Aston Martin vende o nome da equipa de F1 por quase 60 milhões para tapar buracos financeiros
A marca britânica do carro de James Bond vendeu menos automóveis em 2025, acumula dívidas crescentes e registou prejuízos acima do esperado, pressionada pela fraca procura na China e nos EUA.

Há carros que são muito mais do que simples veículos, são ícones culturais. O Aston Martin é um deles: o automóvel de James Bond, o símbolo de sofisticação britânica que durante décadas representou o luxo a quatro rodas. Mas hoje a fabricante britânica atravessa um dos momentos mais difíceis da sua história recente, confrontada com perdas financeiras crescentes, queda de vendas e pressões vindas de vários quadrantes.
Para tentar estancar a hemorragia financeira, a empresa anunciou esta sexta-feira que planeia vender os direitos de nome da sua equipa de Fórmula 1 por 50 milhões de libras (cerca de 60 milhões de euros), e surge no seguimento do seu terceiro alerta de resultados no último ano, com a empresa liderada por Lawrence Stroll a afirmar que o seu prejuízo ajustado antes de impostos e juros será “ligeiramente inferior” ao limite inferior das expectativas dos analistas, de 184 milhões de libras para 2025.
Esta é a mais recente manobra de uma empresa que tem procurado financiamento onde pode. O negócio, celebrado com a AMR GP Holdings — a empresa que opera a equipa Aston Martin F1 — cede permanentemente os direitos de utilização do nome “Aston Martin” na Fórmula 1 até 2055, no máximo.
Até ao terceiro trimestre, a dívida líquida da Aston Martin ascendia a 1.381 milhões de libras, as receitas caíram 26% em termos homólogos e o free cash flow foi negativo em 415 milhões de libras.
A transação é considerada uma operação entre partes relacionadas, uma vez que Lawrence Stroll controla indiretamente a AMR GP. Ainda assim, acionistas da empresa detentoras de 54% do capital, incluindo o consórcio Yew Tree de Stroll, a Geely e a Mercedes-Benz, já deram o seu aval vinculativo à operação.
Os números explicam a urgência.
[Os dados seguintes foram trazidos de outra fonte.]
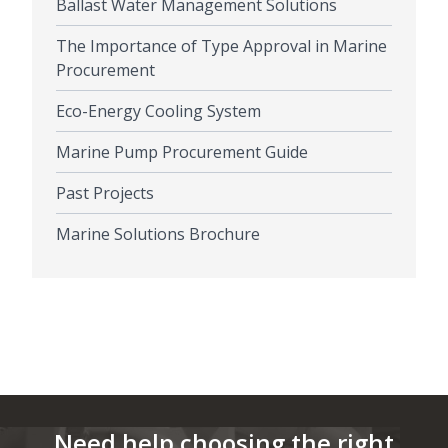
Ballast Water Management Solutions
The Importance of Type Approval in Marine
Procurement
Eco-Energy Cooling System
Marine Pump Procurement Guide
Past Projects
Marine Solutions Brochure
Need help choosing the right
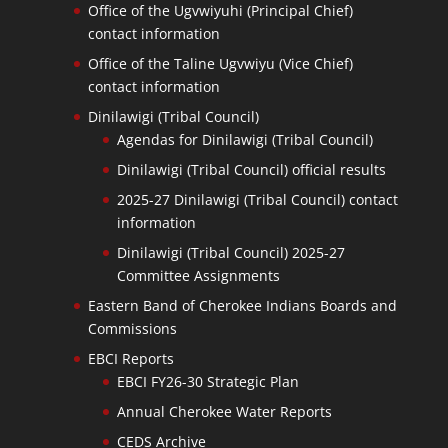
Office of the Ugvwiyuhi (Principal Chief)
contact information
Office of the Taline Ugvwiyu (Vice Chief)
contact information
Dinilawigi (Tribal Council)
Agendas for Dinilawigi (Tribal Council)
Dinilawigi (Tribal Council) official results
2025-27 Dinilawigi (Tribal Council) contact
information
Dinilawigi (Tribal Council) 2025-27
Committee Assignments
Eastern Band of Cherokee Indians Boards and
Commissions
EBCI Reports
EBCI FY26-30 Strategic Plan
Annual Cherokee Water Reports
CEDS Archive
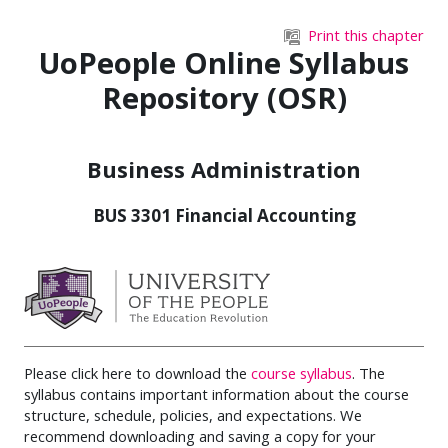
Skip to main content
Print this chapter
UoPeople Online Syllabus
Repository (OSR)
Business Administration
BUS 3301 Financial Accounting
Please click here to download the
course syllabus
. The
syllabus contains important information about the course
structure, schedule, policies, and expectations. We
recommend downloading and saving a copy for your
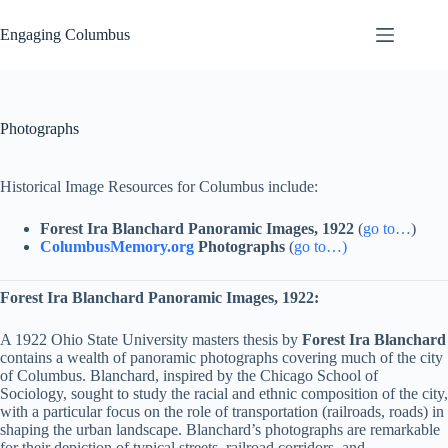
Skip
to
Engaging Columbus
content
Photographs
Historical Image Resources for Columbus include:
Forest Ira Blanchard Panoramic Images, 1922
(
go to…
)
ColumbusMemory.org
Photographs
(
go to…)
Forest Ira Blanchard Panoramic Images, 1922:
A 1922 Ohio State University masters thesis by
Forest Ira Blanchard
contains a wealth of panoramic photographs covering much of the city
of Columbus. Blanchard, inspired by the Chicago School of
Sociology, sought to study the racial and ethnic composition of the city,
with a particular focus on the role of transportation (railroads, roads) in
shaping the urban landscape. Blanchard’s photographs are remarkable
for their depiction of typical streets, railroad corridors, and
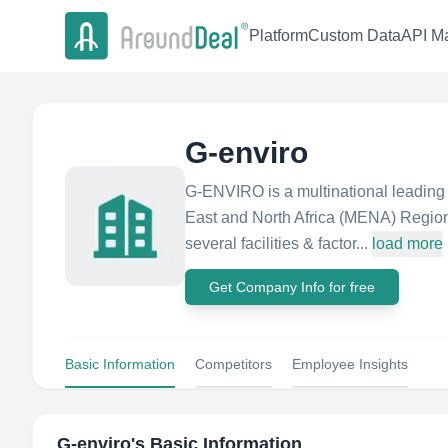
Platform
Custom Data
API Ma
G-enviro
G-ENVIRO is a multinational leading 
East and North Africa (MENA) Regio
several facilities & factor...
load more
Get Company Info for free
Basic Information
Competitors
Employee Insights
G-enviro
's Basic Information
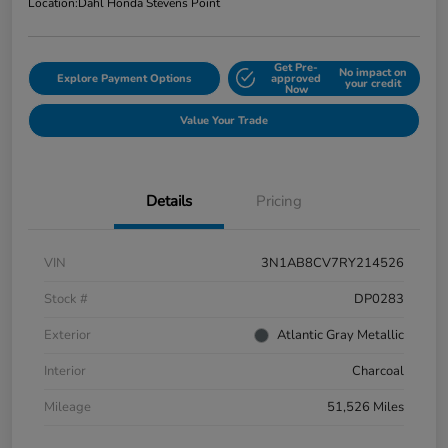
Location:
Dahl Honda Stevens Point
Get Pre-
No impact on
Explore Payment Options
approved
your credit
Now
Value Your Trade
Details
Pricing
VIN
3N1AB8CV7RY214526
Stock #
DP0283
Exterior
Atlantic Gray Metallic
Interior
Charcoal
Mileage
51,526 Miles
Em 2025, a Aston Martin entregou 5.448 automóveis, menos 10% face às 6.030 unidades do ano anterior, penalizada por menores entregas de modelos especiais de alta margem, a margem bruta do exercício deverá fixar-se nos 29,5%, e a perda operacional ajustada superará o limite inferior do intervalo de consenso dos analistas, situado entre 139 milhões e 184 milhões de libras, segundo dados recolhidos pela Dow Jones Newswires, apesar de os resultados só virem a ser na próxima semana, na quarta-feira.

No acumulado até ao terceiro trimestre, a dívida líquida ascendia já a 1.381 milhões de libras, as receitas caíram 26% em termos homólogos para 740 milhões de libras, e o free cash flow foi negativo em 415 milhões de libras. “O ano de 2025 trouxe vários desafios inesperados para a Aston Martin, aos quais a empresa, sob a liderança de Adrian, está a adaptar-se ativamente”, justificou na altura Lawrence Stroll em comunicado.
Apesar do cenário sombrio, a empresa mantém uma perspetiva otimista para 2026, antecipando uma melhoria significativa impulsionada por cerca de 500 entregas do hypercar híbrido Valhalla, do qual foram entregues apenas 152 unidades no quarto trimestre de 2025, aquém das mais de 200 previstas pelos analistas, bem como por medidas contínuas de redução de custos.
As ações da construtora automóvel estão a cair 1,68% após terem resvalado mais de 4,3% durante a sessão desta sexta-feira na bolsa de Londres. Desde o arranque do ano, as ações perdem quase 8%, acumulando sete sessões seguidas de perdas.